═════ EXCERPTED PASSAGE ═════

Dissolution of customary marriages has changed in form and in substance from what it used to be before the Recognition of Customary Marriages came into effect in 2000. Previously customary marriages were not legally recognised and families would meet and agree on the dissolution of the parties’ marriage without approaching court. Customary marriages had no legal consequences and so was their dissolution, this was then.
Now Section 8(1) of the Act provides that a customary marriage may only be dissolved by a competent court by a decree of divorce on the ground of the irretrievable breakdown of the marriage. This means that a customary marriage is placed on the same par with civil marriages. This alone indicates that mere separation will not exclude proprietary consequences of the marriage even though the marriage is not registered.
Many people who are married in accordance with customary regard separation and desertion as dissolution of marriage and therefore do not even bother to obtain a decree of divorce.
Parties often make a mistake of assuming that they can just go their separate ways without divorcing in a court of law just because their families have sit around the table and agree on the dissolution of the parties’ marriage and the refund of lobola by the bride’s family. Sometimes the parties incorrectly believe that it is not necessary to dissolve their marriage by a decree of divorce issued by court because their marriage was never registered or because the lobola amount was not paid in full or because there are some aspects of traditional ceremonies that were not complied with.
People should understand that it is not a requirement for validity of a customary marriage that the marriage should be registered or that the lobola should be paid in full. It is also not a requirement that all traditional ceremonies should be performed before the marriage is completed as this may be waived by expression or conduct. The problem in this regard is that there are many people who are receiving incorrect and differing legal advice from different spheres and this brings confusion to those who are dependent on others for legal advice.
Failure to dissolve a customary marriage has dire consequences in respect of subsequent marriages entered into with other persons as it renders them null and void, whether they are registered or not, even if the subsequent marriage is a registered civil marriage. Previously this would dissolve the customary marriage in question but that is no longer the case, a customary marriage will now remain valid but the new civil marriage will then be null and void.
Many couples usually enter into a civil marriage with third parties after separating from their customary marriage spouses. The position is that the further civil marriage will have no effect at all on the validity of the existing customary marriage.

═════ INFORMATION SHOWN ═════

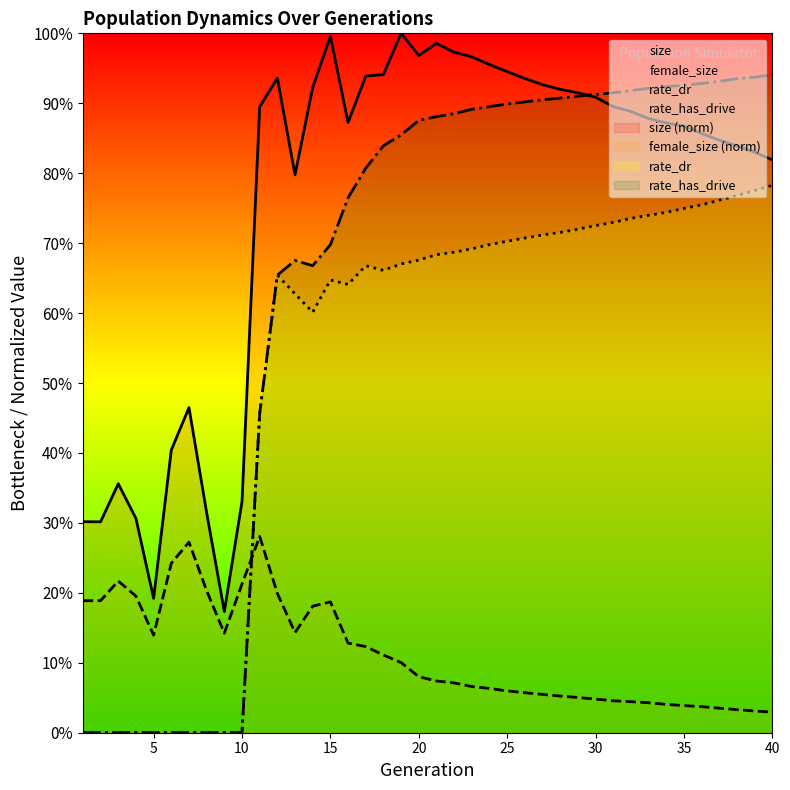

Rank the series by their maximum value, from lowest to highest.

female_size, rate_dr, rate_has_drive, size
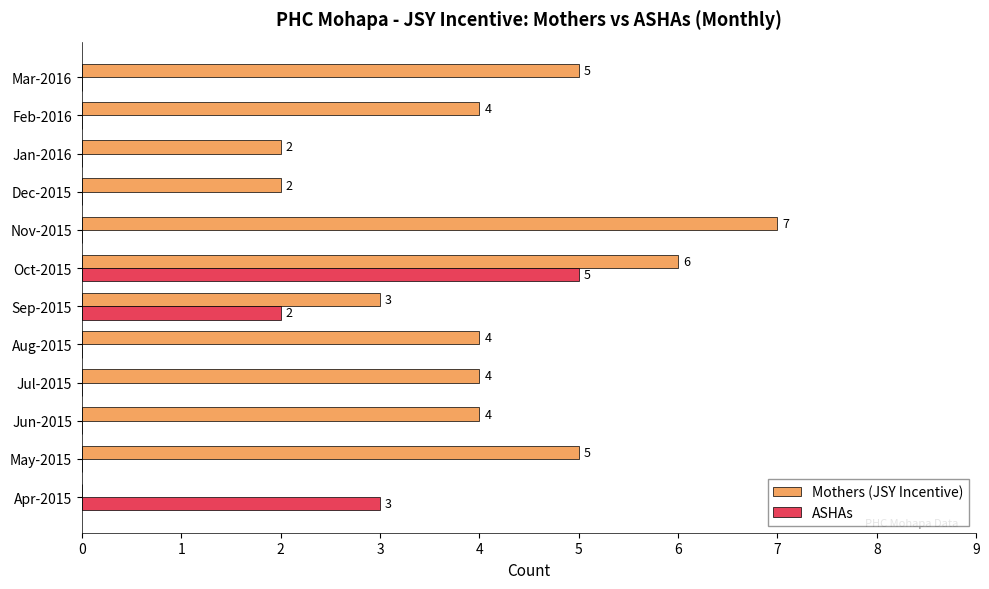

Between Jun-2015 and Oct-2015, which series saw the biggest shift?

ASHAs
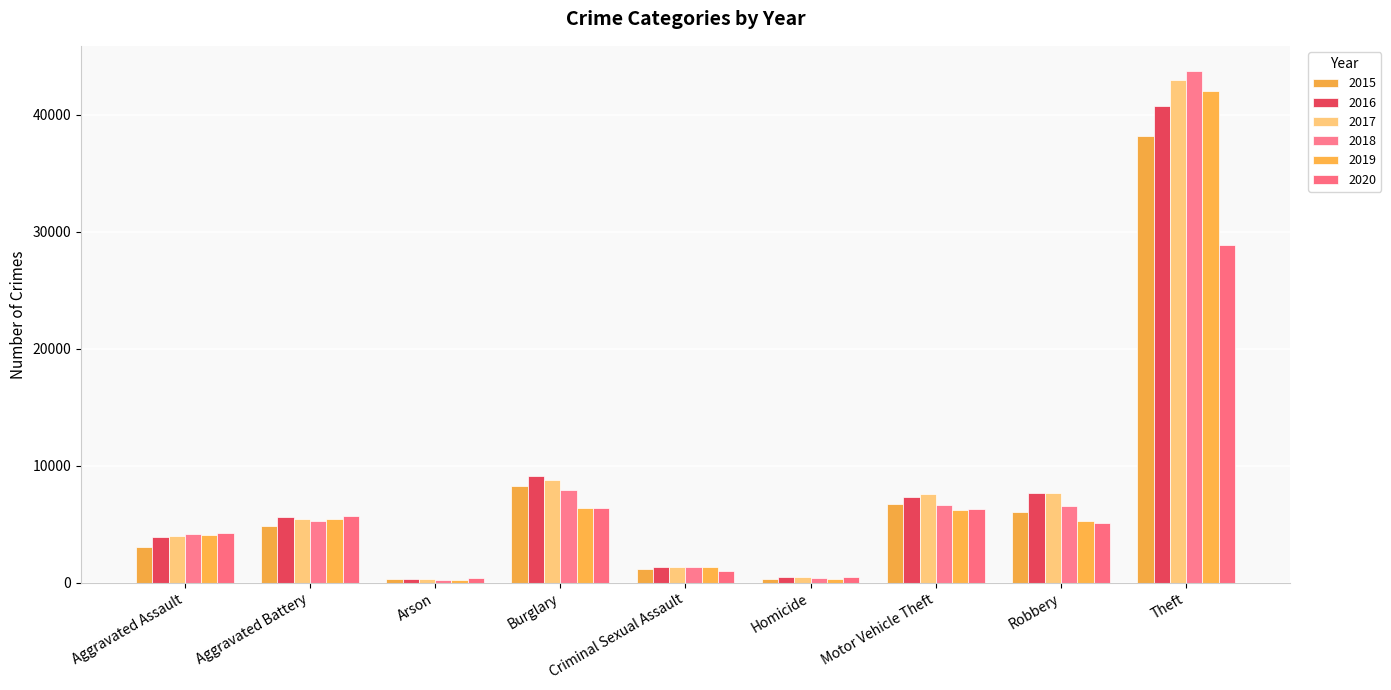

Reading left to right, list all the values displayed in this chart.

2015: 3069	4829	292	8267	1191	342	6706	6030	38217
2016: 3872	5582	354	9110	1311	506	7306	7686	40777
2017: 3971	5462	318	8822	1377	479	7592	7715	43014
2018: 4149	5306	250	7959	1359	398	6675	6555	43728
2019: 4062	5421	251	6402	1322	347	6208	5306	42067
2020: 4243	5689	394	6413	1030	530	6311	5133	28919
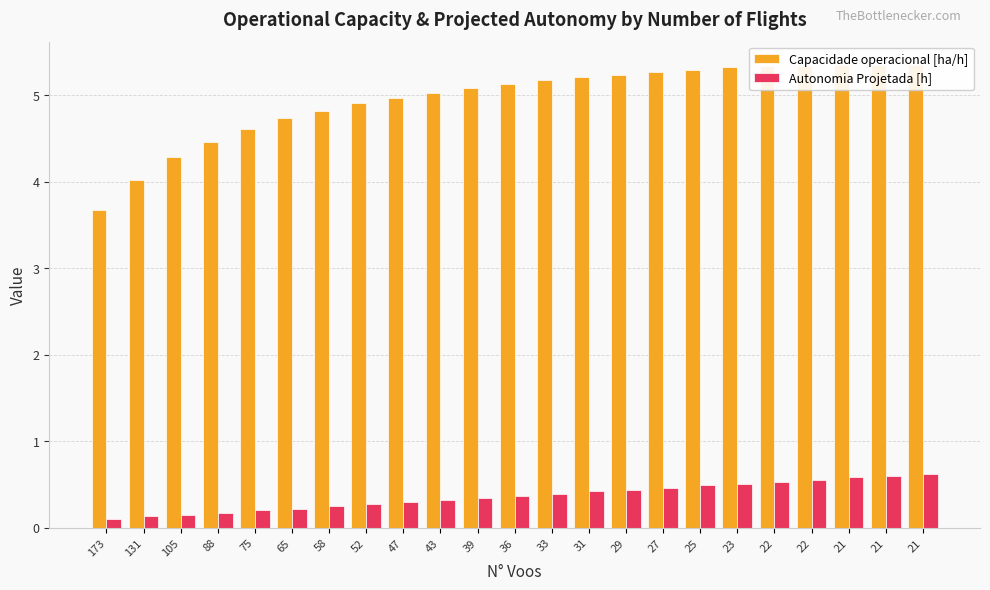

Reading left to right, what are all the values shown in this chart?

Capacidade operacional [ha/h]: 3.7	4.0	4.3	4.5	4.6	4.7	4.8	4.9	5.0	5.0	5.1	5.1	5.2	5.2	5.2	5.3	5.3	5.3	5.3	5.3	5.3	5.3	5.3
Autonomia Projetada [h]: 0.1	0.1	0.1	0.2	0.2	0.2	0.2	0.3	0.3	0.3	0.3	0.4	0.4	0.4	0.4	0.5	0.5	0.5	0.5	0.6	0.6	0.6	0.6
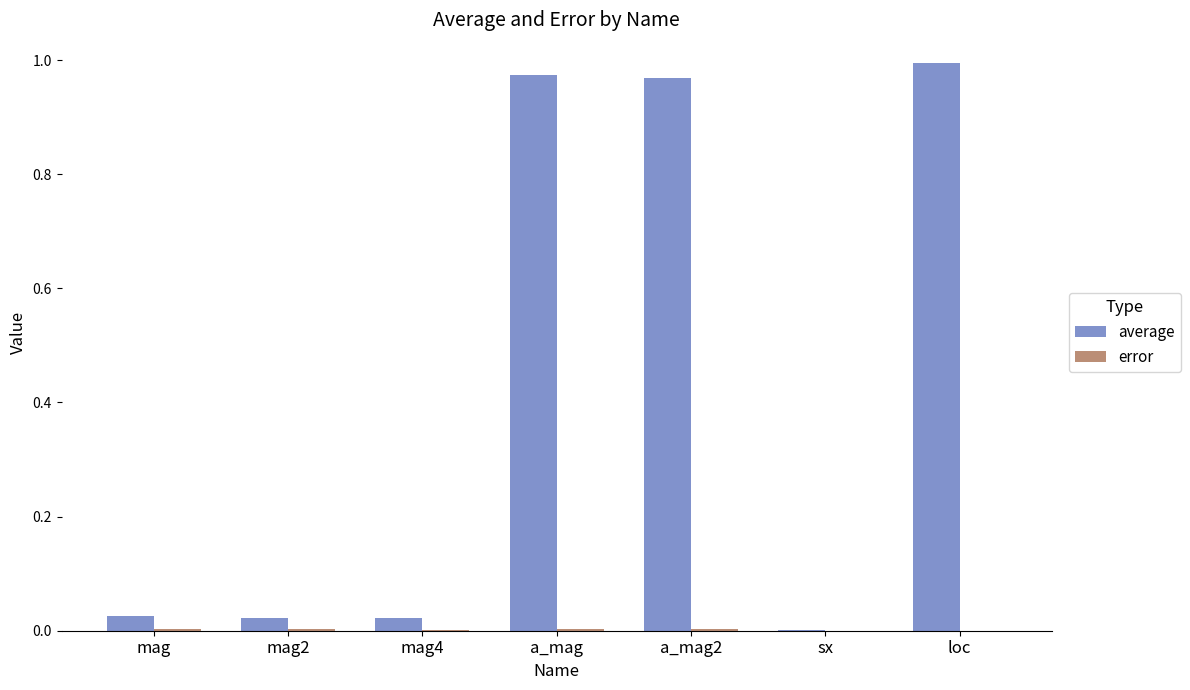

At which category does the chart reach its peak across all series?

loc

═════

From the article on ending customary marriages, repeat word for word the part that opens with the words containing "Many couples usually" and closes with "existing customary marriage.".

Many couples usually enter into a civil marriage with third parties after separating from their customary marriage spouses. The position is that the further civil marriage will have no effect at all on the validity of the existing customary marriage.